As if things were not bad enough we encountered the deadliest water crossing yet. What makes a water crossing dangerous is not the length or the depth as much as the speed of the water. This was a raging river and deep. There was an abandoned truck on one side and a narrow gap for us to ride, naturally!

Can you hear the horror movie soundtrack yet? Listen intently to the gushing stream sound effects, howling winds and 4 bikers looking to the left and right? Now what??

Well, nothing much. The pillions took of their shoes, rolled up their jeans and walked across the icy cold water. Took out the cameras and put it on video mode.
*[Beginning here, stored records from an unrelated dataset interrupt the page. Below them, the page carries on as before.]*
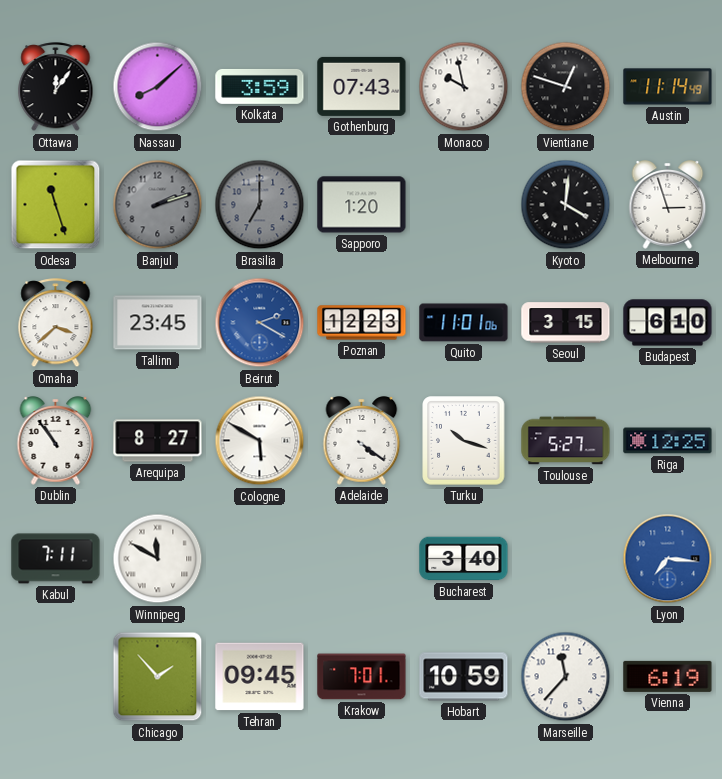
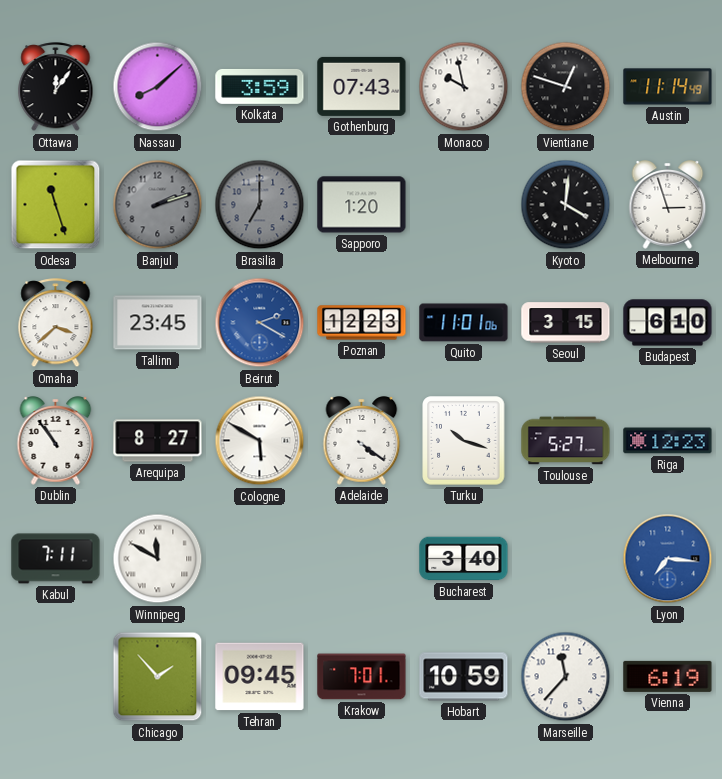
Riga: 12:25 -> 12:23
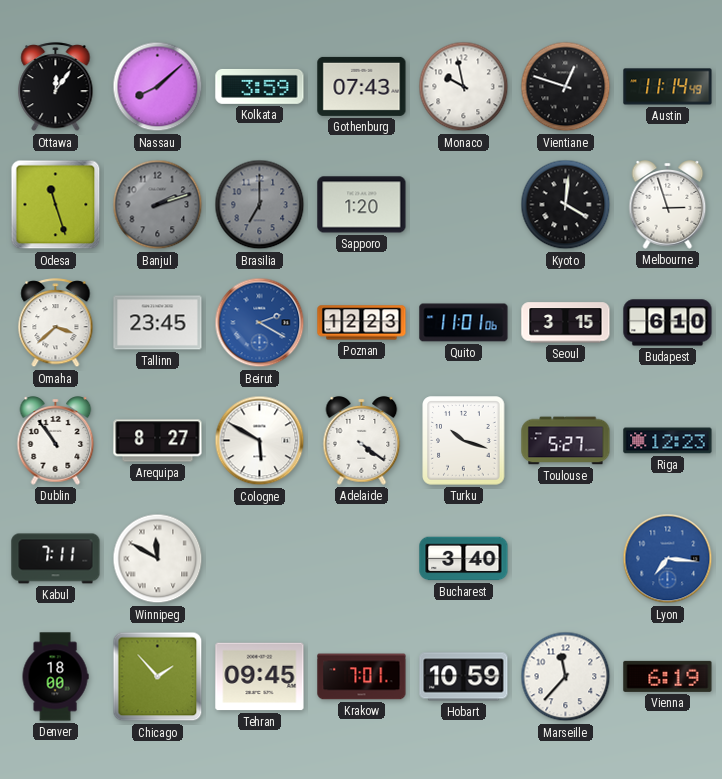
Denver: none -> 18:00
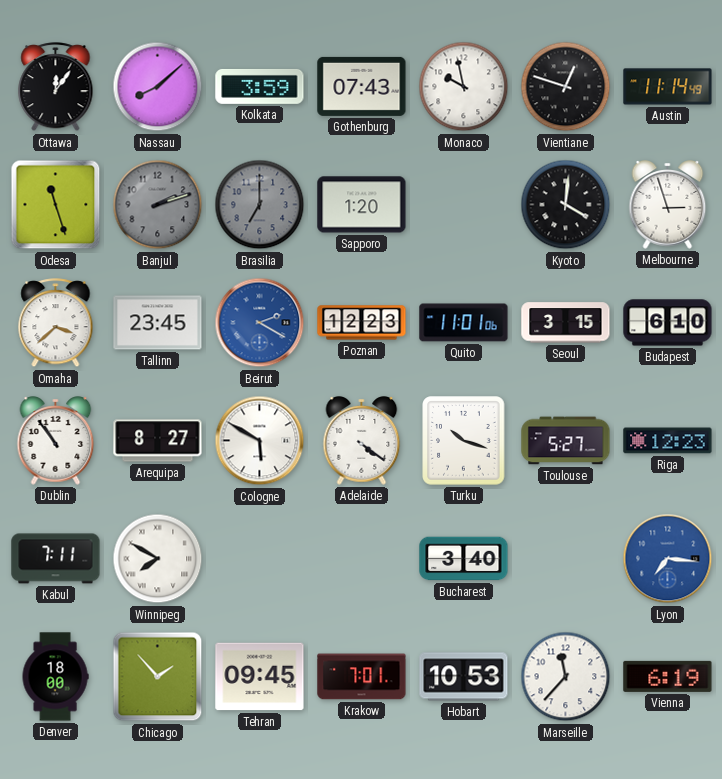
Winnipeg: 11:50 -> 7:50
Hobart: 10:59 -> 10:53
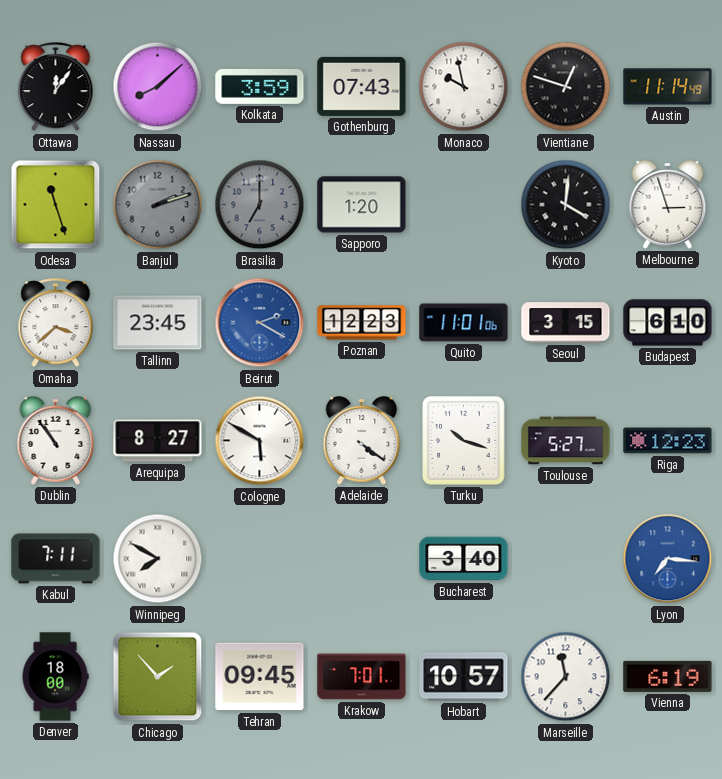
Hobart: 10:53 -> 10:57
The bikers took a deep breath and maneuvered the bikes to the best of their abilities across the ragging river. We all made it.

We got to know the next morning that a lot of other bikers got stuck there at night and the Army guys at Pang had to send reinforcements to help them out. The Army, BRO and other defence forces of our country are just AWESOME. I don’t think I say it often enough.

Apart from the excitement of all the water crossings, working under time constraints and a headache from AMS, the ride is ‘Pure Bliss‘. The landscapes en route to Pang are breathtaking. It’s like you have landed on the moon or on the sets of Chronicles of Narnia /LOTR.

 

We saw some frozen waterfalls, amazing wind eroded Bagha Canyon walls and lots of dry arid features, tunnels and some things I can’t describe.

We finally reached the Army Transit camp at Pang, our destination for the day. A visit to the medical facility for a dose of pure oxygen, then dinner and off to bed. We could hardly move and the men in the Army unit were playing cricket. We didn’t even have the energy to think – HOW?

We had completed half of our six day vacation and in a couple of hours we would be starting the journey towards the highest motorable pass in the world.